September 17, 2013 was the last post I made to this blog. I had committed to writing every day in 2013, and sadly writing every day was something that I had to give up. Since that day, the hardest semester of my life commenced. It wasn’t long after September 17 that i came down with a cold, that, although I was able to kick the majority of it by early October, I never really recovered from the cough I had until early December believe it or not. I guess when you’re never really sleeping you don’t have the chance to really get rested enough to heal, but then that was the story of my life this semester. 

I got into RC quadcopter flying this semester as a 10 minute distraction from the constant stress I was under… it was a lot of fun and although I didn’t really have the time to invest in it… It kept me distracted so I kind of needed it. – For Fall break I traveled to Texas with our touring drama group I produce and that was even more stressful, so I didn’t really get a break there. The rest of the semester was work, school, death and taxes and all that jazz. At the end of the day though, I finished strong and actually ended up raising my GPA a little, and maintained honors. I also pulled off the first semester of the SNL type show, but not without it’s hitches… but we survived. The things I’m learning about leading a group / organization though… It’s been incredibly educational. Still though…. 40 hours a week between 3 jobs, 2 separate groups I’m a part of, one which I’m producing and 1 I’m actually leading, plus 14 credits, a writing class…. it was draining on my health. – The scary part? Next semester I have the same thing except that I have 18 credits: 2 writing classes, 2 history classes, economics… I’m really trying to graduate in May so these are my final classes. I just don’t know if I can pull all that off when the class work will be so much harder than this past semester and I barely survived this and I haven’t even recovered going into next semester…. – On the upside, I learned quite a bit about delegation so I have the SNL show split up quite a bit so I won’t be putting quite so much into that.

Oh also, apparently this Obamacare thing is screwing me over. I make $1500 a month right now and that’s what we live on. It’s barely enough to get us by. – Well because of “The Affordable Care Act”, The university had to set generalized rules for all student workers. Because they want students to be able to work 40 hours a week over the summer, they set a 24 hour a week limit on all students during the school year starting January 1. That comes out to about a $600 a month hit for me! I can NOT afford that so that has been a shit ton of added stress to next semester. There’s ways around it (since I won’t be working past May and could thus work 40 hours a week between now and May and still be under a 30 hour average from January-September which is how the law is worded), so I have to deal with that and see if I can’t get a committee to give me funding since I want to work but can’t. That may be the only way we survive this semester financially. 

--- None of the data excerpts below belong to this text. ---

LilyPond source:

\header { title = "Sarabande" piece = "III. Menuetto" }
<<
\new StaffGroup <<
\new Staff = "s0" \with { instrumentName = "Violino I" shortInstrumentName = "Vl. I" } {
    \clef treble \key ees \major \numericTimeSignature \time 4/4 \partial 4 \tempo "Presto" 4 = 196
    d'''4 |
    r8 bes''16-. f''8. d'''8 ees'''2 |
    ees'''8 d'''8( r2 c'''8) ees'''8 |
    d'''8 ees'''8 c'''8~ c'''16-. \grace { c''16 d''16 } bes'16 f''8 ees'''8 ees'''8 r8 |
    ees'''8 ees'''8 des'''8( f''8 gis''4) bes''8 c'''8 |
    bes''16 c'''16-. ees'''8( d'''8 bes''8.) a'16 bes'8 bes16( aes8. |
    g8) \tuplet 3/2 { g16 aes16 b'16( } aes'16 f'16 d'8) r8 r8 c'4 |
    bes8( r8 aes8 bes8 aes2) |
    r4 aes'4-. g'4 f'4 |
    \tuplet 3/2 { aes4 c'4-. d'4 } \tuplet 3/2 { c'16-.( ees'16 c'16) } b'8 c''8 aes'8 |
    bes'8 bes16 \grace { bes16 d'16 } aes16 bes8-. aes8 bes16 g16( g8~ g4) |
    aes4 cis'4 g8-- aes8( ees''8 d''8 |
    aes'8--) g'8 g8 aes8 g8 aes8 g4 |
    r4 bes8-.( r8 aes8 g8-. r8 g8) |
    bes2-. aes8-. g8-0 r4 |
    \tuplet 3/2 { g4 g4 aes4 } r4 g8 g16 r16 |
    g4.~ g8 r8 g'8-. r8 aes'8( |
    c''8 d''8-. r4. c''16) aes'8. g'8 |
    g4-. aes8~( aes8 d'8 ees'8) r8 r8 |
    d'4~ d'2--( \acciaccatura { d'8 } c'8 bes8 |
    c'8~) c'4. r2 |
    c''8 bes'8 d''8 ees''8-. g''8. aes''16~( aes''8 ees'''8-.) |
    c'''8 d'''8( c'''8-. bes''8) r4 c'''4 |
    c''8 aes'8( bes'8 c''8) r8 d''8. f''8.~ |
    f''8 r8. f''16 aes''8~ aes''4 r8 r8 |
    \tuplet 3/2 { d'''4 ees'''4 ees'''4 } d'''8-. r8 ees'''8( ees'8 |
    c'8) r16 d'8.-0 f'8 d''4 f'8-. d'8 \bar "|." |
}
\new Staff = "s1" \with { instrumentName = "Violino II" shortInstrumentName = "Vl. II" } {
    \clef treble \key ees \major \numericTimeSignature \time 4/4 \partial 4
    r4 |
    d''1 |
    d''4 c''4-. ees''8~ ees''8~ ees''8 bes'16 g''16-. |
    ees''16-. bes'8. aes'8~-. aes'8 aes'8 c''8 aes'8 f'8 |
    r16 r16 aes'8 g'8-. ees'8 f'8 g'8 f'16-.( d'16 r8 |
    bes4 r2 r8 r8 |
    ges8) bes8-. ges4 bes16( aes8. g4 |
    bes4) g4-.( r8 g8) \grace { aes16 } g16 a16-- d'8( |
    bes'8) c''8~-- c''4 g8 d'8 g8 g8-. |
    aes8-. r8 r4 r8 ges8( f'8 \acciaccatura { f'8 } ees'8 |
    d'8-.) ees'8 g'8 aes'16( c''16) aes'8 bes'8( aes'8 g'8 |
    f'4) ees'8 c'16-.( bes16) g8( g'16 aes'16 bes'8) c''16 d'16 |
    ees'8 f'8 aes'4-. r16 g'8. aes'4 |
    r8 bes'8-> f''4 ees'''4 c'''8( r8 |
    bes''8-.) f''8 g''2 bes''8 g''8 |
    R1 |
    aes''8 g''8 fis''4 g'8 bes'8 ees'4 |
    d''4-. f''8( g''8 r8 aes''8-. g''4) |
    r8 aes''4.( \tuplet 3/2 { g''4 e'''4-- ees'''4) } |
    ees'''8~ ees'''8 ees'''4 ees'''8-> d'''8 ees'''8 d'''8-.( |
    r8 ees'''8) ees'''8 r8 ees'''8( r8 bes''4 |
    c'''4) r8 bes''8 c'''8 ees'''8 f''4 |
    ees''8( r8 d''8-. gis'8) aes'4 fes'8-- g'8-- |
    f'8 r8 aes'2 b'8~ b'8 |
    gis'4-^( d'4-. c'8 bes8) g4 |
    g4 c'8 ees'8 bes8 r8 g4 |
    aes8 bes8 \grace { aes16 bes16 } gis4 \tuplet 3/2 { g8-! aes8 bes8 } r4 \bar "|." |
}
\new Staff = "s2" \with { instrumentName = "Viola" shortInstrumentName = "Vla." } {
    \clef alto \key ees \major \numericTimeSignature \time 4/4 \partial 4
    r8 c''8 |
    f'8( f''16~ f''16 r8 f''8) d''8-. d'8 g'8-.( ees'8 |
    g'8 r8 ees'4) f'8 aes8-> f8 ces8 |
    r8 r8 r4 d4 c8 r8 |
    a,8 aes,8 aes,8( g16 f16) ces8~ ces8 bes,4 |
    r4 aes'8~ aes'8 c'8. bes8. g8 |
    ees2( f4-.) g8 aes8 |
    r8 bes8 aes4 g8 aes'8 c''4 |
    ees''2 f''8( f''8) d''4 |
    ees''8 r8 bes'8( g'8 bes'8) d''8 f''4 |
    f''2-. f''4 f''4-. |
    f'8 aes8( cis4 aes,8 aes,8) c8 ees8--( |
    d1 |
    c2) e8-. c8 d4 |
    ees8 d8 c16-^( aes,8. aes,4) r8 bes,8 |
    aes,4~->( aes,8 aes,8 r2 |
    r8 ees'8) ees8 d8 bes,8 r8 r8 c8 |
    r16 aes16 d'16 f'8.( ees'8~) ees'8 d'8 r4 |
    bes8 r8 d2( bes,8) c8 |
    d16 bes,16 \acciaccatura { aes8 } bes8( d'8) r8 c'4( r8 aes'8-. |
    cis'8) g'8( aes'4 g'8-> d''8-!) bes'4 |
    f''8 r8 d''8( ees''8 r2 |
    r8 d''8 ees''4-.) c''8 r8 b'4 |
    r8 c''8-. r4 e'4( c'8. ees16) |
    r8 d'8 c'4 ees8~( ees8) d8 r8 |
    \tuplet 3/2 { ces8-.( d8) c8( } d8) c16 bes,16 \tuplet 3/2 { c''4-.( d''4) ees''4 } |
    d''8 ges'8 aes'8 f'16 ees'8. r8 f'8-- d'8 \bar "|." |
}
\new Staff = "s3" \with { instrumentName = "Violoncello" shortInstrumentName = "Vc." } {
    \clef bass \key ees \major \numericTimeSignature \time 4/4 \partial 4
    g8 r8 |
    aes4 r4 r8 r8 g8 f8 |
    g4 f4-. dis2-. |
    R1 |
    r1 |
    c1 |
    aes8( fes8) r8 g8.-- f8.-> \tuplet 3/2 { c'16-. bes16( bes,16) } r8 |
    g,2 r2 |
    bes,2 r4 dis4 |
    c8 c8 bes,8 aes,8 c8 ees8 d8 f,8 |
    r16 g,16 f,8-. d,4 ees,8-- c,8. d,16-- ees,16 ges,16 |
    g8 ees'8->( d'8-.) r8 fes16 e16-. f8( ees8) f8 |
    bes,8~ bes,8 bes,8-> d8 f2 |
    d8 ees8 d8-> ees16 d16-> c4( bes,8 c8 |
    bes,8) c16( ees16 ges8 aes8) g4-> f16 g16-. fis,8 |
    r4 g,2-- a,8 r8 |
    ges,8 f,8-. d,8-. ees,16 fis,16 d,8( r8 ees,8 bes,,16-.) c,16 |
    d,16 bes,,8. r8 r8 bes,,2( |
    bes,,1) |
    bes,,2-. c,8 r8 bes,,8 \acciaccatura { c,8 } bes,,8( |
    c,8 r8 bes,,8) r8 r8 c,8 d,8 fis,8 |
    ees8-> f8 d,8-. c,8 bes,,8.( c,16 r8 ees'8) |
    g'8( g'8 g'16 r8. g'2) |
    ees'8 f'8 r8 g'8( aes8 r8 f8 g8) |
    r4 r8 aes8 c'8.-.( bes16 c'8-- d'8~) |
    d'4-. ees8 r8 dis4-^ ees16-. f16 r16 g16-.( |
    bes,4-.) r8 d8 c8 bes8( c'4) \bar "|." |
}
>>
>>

All in all, looking back at 2013, I don’t remember much of it. I had two INCREDIBLY hard semesters, and a short summer in the middle. I have myself so jacked up on work and stress that 2013 was a blur for me… and the first half of this year isn’t looking much better. This coming semester will be the hardest semester of my life… no doubt, hands down… but I think I can survive it… and when I graduate I’ll be on to employment and 1 job with just 1 set of responsibilities… and after 4 years of 3-5 jobs… I need just one. 

It’ll be a good year in that I have the chance to get things on track. I’m going cheeseless for the next 60 days, trying to stay a little healthier. I’m required to take one more class so I have a workout class two days a week so that’ll help a bit, and lastly I am trying Body by Vi shakes so those might even make a difference. Who knows? – At the end of the year though, I hope to look back happier with the year than I was with 2013. – It’s not that 2013 was a bad year, because it wasn’t. It was a good year, I just don’t remember much of it because I’m literally that stressed. I will NOT go through my life like this… so hopefully I can slow down a little in 2014.

On the upside, the best man in my wedding decided he wanted to propose to the girl of his dreams last night, I learned about it yesterday afternoon. – He’s been with this girl off and on for years, and we all knew it was right. – Anyway, one of the other guys in my wedding and I pulled together about $200 worth of fireworks, took them up to a snowy field place, and did a firework show. At midnight, we did one finale box and then he asked while we set off a ton of other fireworks for a few minutes and did confetti around them for new years. Honestly, it was a really awesome proposal and I’m really happy for them.

So yeah, that’s my 2013 summary, and my look forward to 2014. Pray I can survive this… because the light at the end of the tunnel is almost in sight… I just need to make it there ALIVE. – I’ll be sure to write again over spring break, although I doubt I’ll have time to write before then. I wish I had more time to keep up with this blog, but life right now isn’t allotting for that. Still though… I miss ya Tumblr… and I Will be back, if I survive.